John "Jack" Hardisty covering our air, land, water, energy

Consider just a few recent newspaper headlines: California’s San Joaquin Valley given more time to clean up some of the nation’s dirtiest air.  Legislators bicker over plans to shore up the fragile San Joaquin-Sacramento Delta.  Thirsty Californians battle fish for water.  Budget-cutting threatens efforts to save California’s farmland.  Species are added to the federal Endangered Species Act.  Farmers decide to sell their water, rather than their crops.  Battle looms over alternative energy policies.  Aging dams threaten communities.

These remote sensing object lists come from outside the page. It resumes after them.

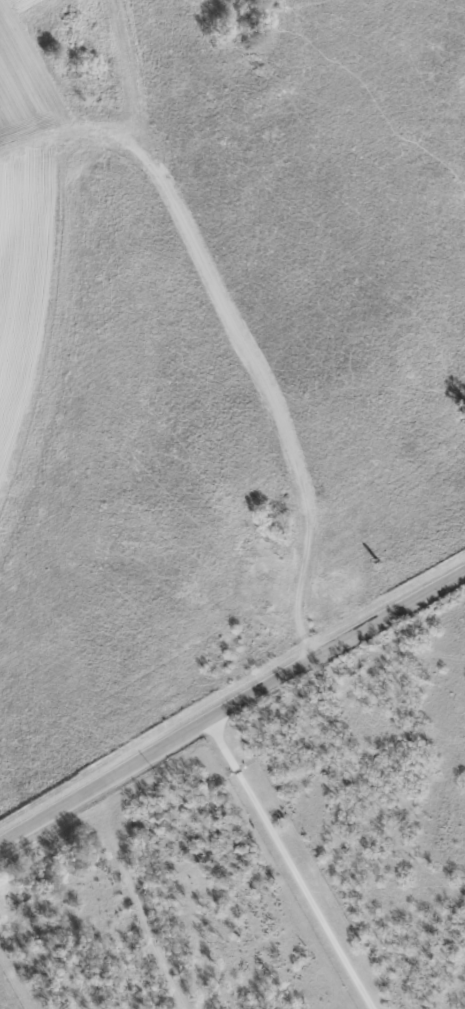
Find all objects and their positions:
road: (232, 706)
road: (289, 865)

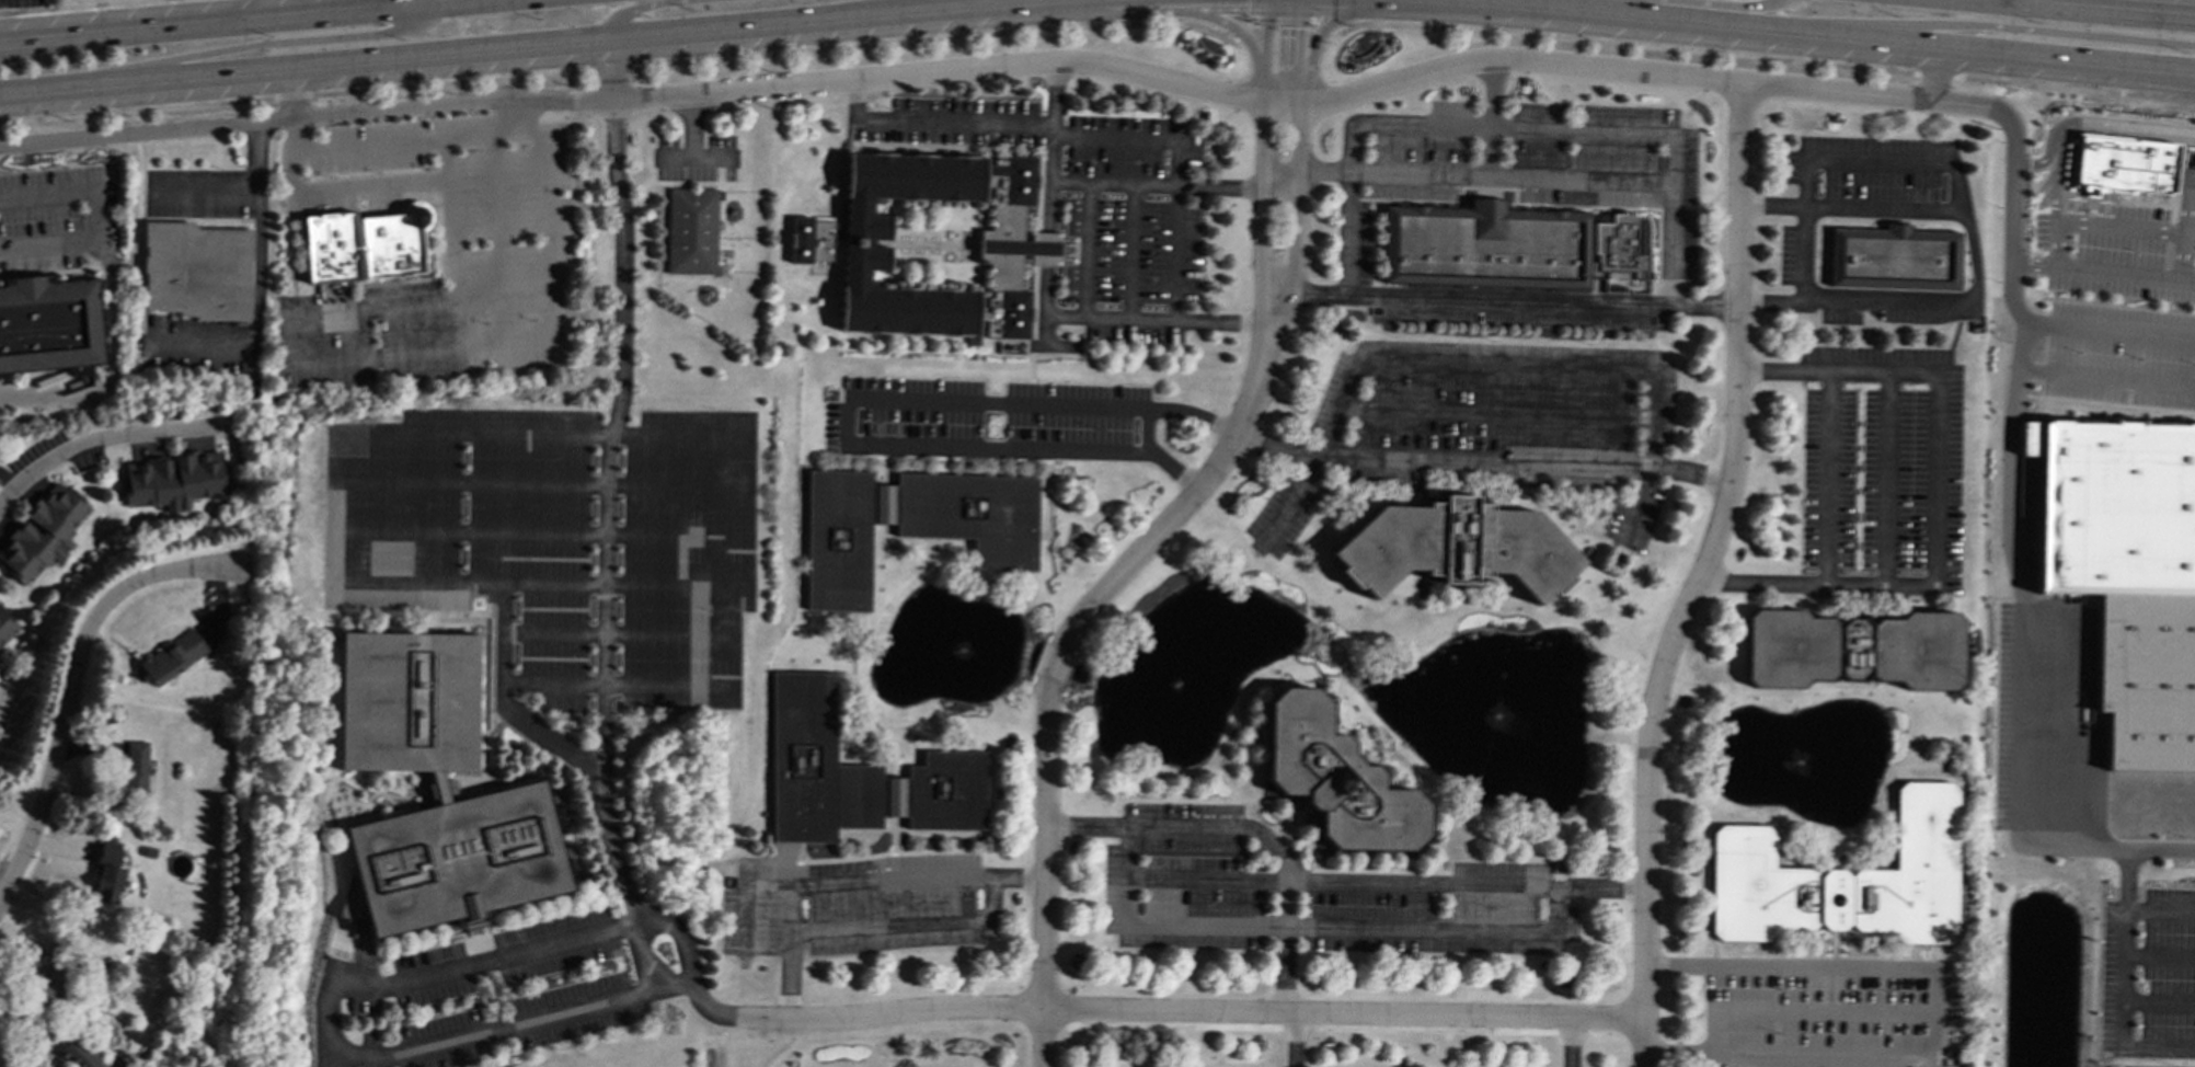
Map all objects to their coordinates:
road: (1659, 0)
road: (421, 1)
road: (2042, 1)
parking lot: (19, 3)
road: (67, 5)
road: (264, 8)
road: (638, 8)
road: (2102, 8)
road: (865, 9)
road: (1252, 9)
road: (1314, 10)
road: (1148, 11)
road: (229, 21)
road: (1282, 21)
road: (1992, 25)
road: (1323, 26)
road: (1327, 26)
traffic signals: (1302, 28)
road: (1245, 29)
road: (1817, 34)
road: (938, 38)
road: (258, 44)
road: (1625, 44)
road: (545, 46)
road: (47, 47)
road: (612, 68)
road: (614, 71)
road: (1935, 75)
road: (2073, 89)
road: (292, 93)
road: (296, 97)
road: (1301, 103)
road: (514, 115)
road: (306, 117)
road: (1494, 117)
road: (936, 121)
road: (692, 125)
road: (1515, 127)
road: (2121, 129)
road: (1119, 138)
road: (1267, 143)
road: (1303, 145)
road: (1055, 146)
road: (694, 157)
road: (445, 158)
parking lot: (695, 159)
road: (2040, 162)
parking lot: (1553, 163)
building: (2121, 165)
road: (1469, 175)
road: (2054, 182)
road: (1161, 185)
road: (202, 190)
parking lot: (196, 194)
road: (1960, 197)
road: (1915, 198)
road: (1927, 199)
parking lot: (1093, 201)
road: (2187, 204)
road: (2147, 205)
road: (1852, 208)
road: (2073, 210)
road: (2102, 213)
parking lot: (1861, 215)
parking lot: (54, 218)
road: (2122, 227)
building: (692, 230)
road: (1181, 231)
road: (502, 239)
parking lot: (1359, 243)
road: (45, 244)
building: (364, 244)
building: (1021, 245)
road: (1050, 247)
building: (1509, 247)
parking lot: (2121, 249)
road: (1092, 250)
road: (1135, 251)
building: (1893, 258)
road: (2010, 267)
building: (198, 271)
road: (2102, 271)
road: (1279, 288)
road: (257, 290)
road: (1302, 292)
road: (113, 293)
road: (1518, 300)
road: (1738, 304)
road: (1271, 306)
road: (1282, 307)
parking lot: (1516, 308)
road: (1048, 321)
road: (1161, 321)
building: (50, 325)
road: (461, 326)
parking lot: (193, 348)
parking lot: (2119, 356)
road: (368, 358)
road: (1490, 366)
road: (2105, 378)
road: (38, 386)
road: (2104, 404)
road: (1093, 407)
road: (1496, 412)
parking lot: (993, 420)
parking lot: (1486, 426)
road: (1150, 431)
road: (684, 434)
road: (103, 440)
parking lot: (1884, 461)
road: (1826, 477)
road: (1887, 478)
building: (175, 480)
road: (544, 482)
road: (1937, 498)
road: (1189, 501)
road: (333, 505)
road: (609, 513)
building: (913, 526)
road: (543, 532)
building: (43, 533)
parking lot: (559, 540)
building: (1455, 547)
building: (2127, 573)
road: (1699, 576)
road: (680, 584)
road: (442, 597)
road: (460, 597)
road: (460, 615)
road: (459, 620)
building: (6, 628)
road: (621, 633)
road: (2024, 634)
fountain: (962, 649)
building: (1853, 651)
building: (172, 657)
building: (0, 663)
road: (1054, 667)
road: (621, 682)
fountain: (1175, 682)
road: (73, 685)
road: (485, 696)
road: (507, 702)
road: (499, 708)
parking lot: (2012, 715)
fountain: (1506, 728)
building: (135, 769)
fountain: (1834, 770)
building: (855, 774)
building: (1336, 779)
building: (434, 793)
road: (1248, 828)
road: (891, 834)
road: (791, 860)
road: (891, 866)
road: (877, 868)
road: (860, 869)
road: (850, 870)
road: (840, 871)
building: (107, 874)
road: (1043, 875)
road: (916, 878)
road: (1206, 880)
building: (1844, 880)
road: (1464, 885)
parking lot: (1316, 898)
parking lot: (849, 906)
road: (2161, 912)
road: (741, 916)
road: (909, 924)
road: (1314, 928)
road: (679, 934)
road: (438, 937)
road: (467, 937)
road: (520, 938)
road: (501, 944)
road: (340, 950)
road: (2127, 950)
road: (788, 953)
road: (455, 955)
road: (2161, 955)
parking lot: (504, 957)
road: (437, 960)
road: (515, 967)
road: (504, 970)
parking lot: (2169, 973)
road: (643, 976)
parking lot: (2117, 978)
building: (43, 981)
road: (490, 1001)
road: (2160, 1001)
parking lot: (362, 1006)
road: (705, 1008)
road: (1187, 1010)
road: (1802, 1010)
parking lot: (1828, 1012)
road: (1935, 1012)
parking lot: (508, 1025)
road: (325, 1031)
road: (1296, 1040)
road: (1570, 1041)
building: (77, 1054)
road: (325, 1061)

Simply keeping water flowing down the state’s rivers to grow California crops, quench Californians’ thirst and keep the recreational-tourist industry alive is a major struggle these days.

There is no end to the challenges faced by Californians, their elected leaders and public policy makers.  In the weeks, months and hopefully years ahead, PlanningBeat.com will explore some of these issues, bringing insights and encouraging discussion of important developments affecting our quality of life.

After retiring from a public agency planning career, I helped form South Valley Solutions, a consulting firm that blends land-use planning, mediation, negotiation, strategic planning, community and government relations, and public outreach to find “solutions” to day-to-day, as well as long-term problems that face us as a nation, state, community or as individuals. (Go to www.SVS2Help.com to learn more about the firm.)

To find these “solutions” requires us to be informed about the public policies and developments affecting our daily lives.  Keeping ourselves informed is a difficult task made even more difficult by the financial setbacks that have hit newspapers and broadcast outlets.  Blame the decline of economy-sensitive advertising for these setbacks that have resulted in reporting staff cutbacks and the loss of many veteran journalists who once covered California’s environmental battles.  It now falls to all of us – professionals paid to monitor public policy and quality of life developments, as well as individuals who live and breathe in California communities -- to keep ourselves informed.

PlanningBeat.com will present informative, thought-provoking articles about how California and its communities are growing.  These articles will range from the serious to the bizarre. Hopefully all will be downright entertaining.